Vayamos con confianza hasta el Señor, dispongamonos a enmendar de verdad nuestra vida y a hacer cuanto nos pide el Señor y tengamos en nosotros los sentimientos propios de Cristo Jesús. Cuánto tenemos que hacer y cuánto podemos hacer dejándonos conducir por el Señor, a pesar de nuestra debilidad; copiando en nosotros esos sentimientos de Jesús. Y el mundo necesita este mensaje de paz, de perdón, de amor.
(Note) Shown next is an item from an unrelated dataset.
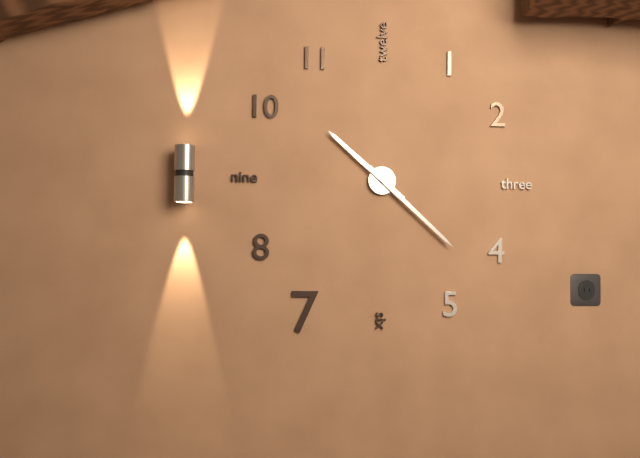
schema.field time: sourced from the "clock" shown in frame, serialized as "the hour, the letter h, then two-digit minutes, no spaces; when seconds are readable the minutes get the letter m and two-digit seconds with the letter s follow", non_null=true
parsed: 10h22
Es el mensaje importante que tenemos que saber llevar a los demás frente a tanto resentimiento, a tanto odio, a tanta malquerencia que muchas veces contemplamos a nuestro alrededor donde la gente no se sabe perdonar y no se sabe, en consecuencia, encontrar la paz.

Es el evangelio de paz, de amor, de compasión y de perdón que tenemos que llevar a nuestro mundo, si también nosotros somos capaces de mostrarnos con entrañas compasivas para los que están a nuestro lado. ¡Qué ejemplo de humildad nos da el Señor, como nos refleja la carta a los Filipeses! Es la humildad, el amor, la compasión, la misericordia con que nosotros hemos de presentarnos también a los demás.